> _Exercises_:
1. In the leave-to-appeal text, which case is cited for the matters in which leave to appeal on grounds other than an error of law is ordinarily granted?
2. Carry on the leave-to-appeal text from its last point.

#### Text section

First, the Tribunal accepted the respondents' oral evidence that one tile was sold to them as a sample, and that it was a light brown colour. It is apparent that that acceptance was partly based on the respondents' demeanour whilst giving evidence. In those circumstances, the appellant would need to demonstrate that the finding by the Tribunal was glaringly improbable, or contrary to incontrovertible evidence, uncontested testimony or compelling inferences in the case, [5] all of which is a heavy burden.
Second, and perhaps alternatively, the appellant would need to demonstrate that he had been deprived of a significant possibility, or a chance which was fairly open, that the evidence, in its totality, preponderated so strongly against the conclusion found by the Tribunal that the conclusion was not one that a reasonable tribunal member could have reached. [6]
That would seem very doubtful in light of the acceptance by the Tribunal of the respondents' evidence, the copy of the eBay advertisement which only referred to light brown tiles, in both words and in a photograph, the respondents' immediate complaints on discovering the incorrect tiles, the rejection of the appellant's evidence, the lack of any corroborative evidence to support the appellant's assertion that seven tiles, some of which were dark, were included in the sample and the inherent unlikelihood that a purchaser of tiles would wish to lay both light and dark brown tiles in the same areas.
Third, as was held in Collins v Urban [2014] NSWCATAP 17 at [84], leave to appeal on grounds other than an error of law is only ordinarily granted in matters that involve:
1. issues of principle;
2. questions of public importance or matters of administration or policy which might have general application; or
3. an injustice which is reasonably clear, in the sense of going beyond merely what is arguable, or an error that is plain and readily apparent which is central to the Tribunal's decision and not merely peripheral, so that it would be unjust to allow the finding to stand;
4. a factual error that was unreasonably arrived at and clearly mistaken; or
5. the Tribunal having gone about the fact finding process in such an unorthodox manner or in such a way that it was likely to produce an unfair result so that it would be in the interests of justice for it to be reviewed.

########
#### Raw data

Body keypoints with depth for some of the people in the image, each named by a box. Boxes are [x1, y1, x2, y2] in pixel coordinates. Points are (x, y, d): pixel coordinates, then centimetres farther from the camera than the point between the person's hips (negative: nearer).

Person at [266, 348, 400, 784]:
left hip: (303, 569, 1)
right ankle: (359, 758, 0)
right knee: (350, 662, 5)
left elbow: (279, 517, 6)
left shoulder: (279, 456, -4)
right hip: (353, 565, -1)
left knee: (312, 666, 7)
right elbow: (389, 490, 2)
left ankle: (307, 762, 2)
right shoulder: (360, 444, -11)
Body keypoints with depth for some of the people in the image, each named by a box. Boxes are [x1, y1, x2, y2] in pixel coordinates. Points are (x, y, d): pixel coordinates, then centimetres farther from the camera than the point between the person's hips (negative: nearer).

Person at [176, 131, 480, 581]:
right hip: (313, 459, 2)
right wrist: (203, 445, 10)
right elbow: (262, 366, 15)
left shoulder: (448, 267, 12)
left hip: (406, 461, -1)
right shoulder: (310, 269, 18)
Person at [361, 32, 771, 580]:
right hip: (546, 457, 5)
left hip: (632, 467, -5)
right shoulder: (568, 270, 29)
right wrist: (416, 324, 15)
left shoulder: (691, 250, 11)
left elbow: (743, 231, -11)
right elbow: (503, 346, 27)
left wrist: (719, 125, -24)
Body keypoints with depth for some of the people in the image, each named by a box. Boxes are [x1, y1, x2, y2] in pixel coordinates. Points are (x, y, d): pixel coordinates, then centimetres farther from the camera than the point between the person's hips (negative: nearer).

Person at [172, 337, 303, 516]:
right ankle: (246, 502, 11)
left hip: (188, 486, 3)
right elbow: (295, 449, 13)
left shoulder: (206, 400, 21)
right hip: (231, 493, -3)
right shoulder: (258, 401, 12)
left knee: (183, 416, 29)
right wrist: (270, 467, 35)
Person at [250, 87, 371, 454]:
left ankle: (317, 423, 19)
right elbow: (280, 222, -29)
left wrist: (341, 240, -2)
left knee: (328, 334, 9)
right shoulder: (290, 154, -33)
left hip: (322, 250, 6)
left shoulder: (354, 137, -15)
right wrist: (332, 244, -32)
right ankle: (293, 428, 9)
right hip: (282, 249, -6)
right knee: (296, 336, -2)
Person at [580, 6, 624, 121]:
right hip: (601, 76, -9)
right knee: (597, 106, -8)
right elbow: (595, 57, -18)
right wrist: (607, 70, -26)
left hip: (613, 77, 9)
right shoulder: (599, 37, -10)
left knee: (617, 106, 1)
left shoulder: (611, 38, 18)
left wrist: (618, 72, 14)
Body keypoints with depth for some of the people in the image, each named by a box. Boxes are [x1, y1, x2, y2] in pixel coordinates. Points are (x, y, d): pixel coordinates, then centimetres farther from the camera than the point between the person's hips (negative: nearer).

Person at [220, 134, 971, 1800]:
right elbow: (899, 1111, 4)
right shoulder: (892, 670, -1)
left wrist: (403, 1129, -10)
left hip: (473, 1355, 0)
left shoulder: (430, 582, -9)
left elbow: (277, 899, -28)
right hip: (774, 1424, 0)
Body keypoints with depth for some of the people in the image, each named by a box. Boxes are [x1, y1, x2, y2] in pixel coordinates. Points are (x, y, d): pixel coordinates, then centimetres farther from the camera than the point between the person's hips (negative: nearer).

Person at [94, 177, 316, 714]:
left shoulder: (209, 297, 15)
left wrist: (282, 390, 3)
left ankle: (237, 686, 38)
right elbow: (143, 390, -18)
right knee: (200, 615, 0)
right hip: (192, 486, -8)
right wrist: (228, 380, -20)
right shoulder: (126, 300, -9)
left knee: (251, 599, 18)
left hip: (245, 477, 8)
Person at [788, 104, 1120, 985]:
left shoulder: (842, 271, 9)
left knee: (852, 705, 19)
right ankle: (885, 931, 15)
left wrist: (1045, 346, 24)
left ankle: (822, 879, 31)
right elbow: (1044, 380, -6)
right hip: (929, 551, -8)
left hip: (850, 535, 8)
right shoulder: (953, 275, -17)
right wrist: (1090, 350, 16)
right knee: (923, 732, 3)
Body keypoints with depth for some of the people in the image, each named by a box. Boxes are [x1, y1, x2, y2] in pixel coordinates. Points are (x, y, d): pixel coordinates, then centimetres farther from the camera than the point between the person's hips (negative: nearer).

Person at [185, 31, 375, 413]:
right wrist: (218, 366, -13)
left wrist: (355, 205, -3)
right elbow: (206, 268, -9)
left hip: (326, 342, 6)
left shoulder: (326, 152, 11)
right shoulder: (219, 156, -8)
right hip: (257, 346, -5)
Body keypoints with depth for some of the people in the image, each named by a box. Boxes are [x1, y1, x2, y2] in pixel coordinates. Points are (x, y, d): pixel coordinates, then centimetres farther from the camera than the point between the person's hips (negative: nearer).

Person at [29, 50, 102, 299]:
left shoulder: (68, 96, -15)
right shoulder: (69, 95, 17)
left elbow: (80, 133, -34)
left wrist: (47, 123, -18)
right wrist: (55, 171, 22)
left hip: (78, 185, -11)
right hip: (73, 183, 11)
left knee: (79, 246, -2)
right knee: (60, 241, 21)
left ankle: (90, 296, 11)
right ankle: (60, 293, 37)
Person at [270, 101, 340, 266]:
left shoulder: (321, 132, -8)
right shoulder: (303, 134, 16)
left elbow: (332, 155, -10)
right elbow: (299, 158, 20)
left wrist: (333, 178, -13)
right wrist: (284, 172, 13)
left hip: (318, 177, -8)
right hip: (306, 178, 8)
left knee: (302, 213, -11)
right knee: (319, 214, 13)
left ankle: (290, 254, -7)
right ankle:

########

> _Outputs for the tasks_:
1. Collins v Urban [2014] NSWCATAP 17, at [84].

2.
This ground does not raise any issue of principle or question of public importance. In light of the matters we have adverted to earlier, there is no indication of any error that is plain and readily apparent, a factual error that was unreasonably arrived at and clearly mistaken, or that the Tribunal went about the fact finding process in an unorthodox manner.
We refuse leave to appeal on Ground 3.
[9]
Ground 4
Ground 4 says that the Tribunal erred in finding that two of the three crates of "incorrect tiles" contained dark tiles.
This ground alleges an error of fact and not law. Accordingly, the appellant would require leave to appeal in order to argue this ground of appeal. Further, when making submissions about this ground, the appellant spoke of what he says was the evidence before the Tribunal, the appellant, in substance, was saying that the finding was against the weight of evidence. As mentioned earlier, the appellant had not lodged and served the evidence below, material which was necessary to this ground as argued by the appellant.
In the absence of that material this ground must fail.
Be that as it may, we were not persuaded there were any reasonable prospects of this ground succeeding even if an adjournment was allowed so that the evidence below could be lodged and served.
The Tribunal accepted the respondents' oral evidence that the tiles in two of the three crates were of a dark colour.
That evidence was corroborated by a photograph showing the difference between the colour of the tiles from the first three crates to those in two of the last three crates, and a letter from the respondents' tiler noting the difference in colour when the tiler opened those two crates.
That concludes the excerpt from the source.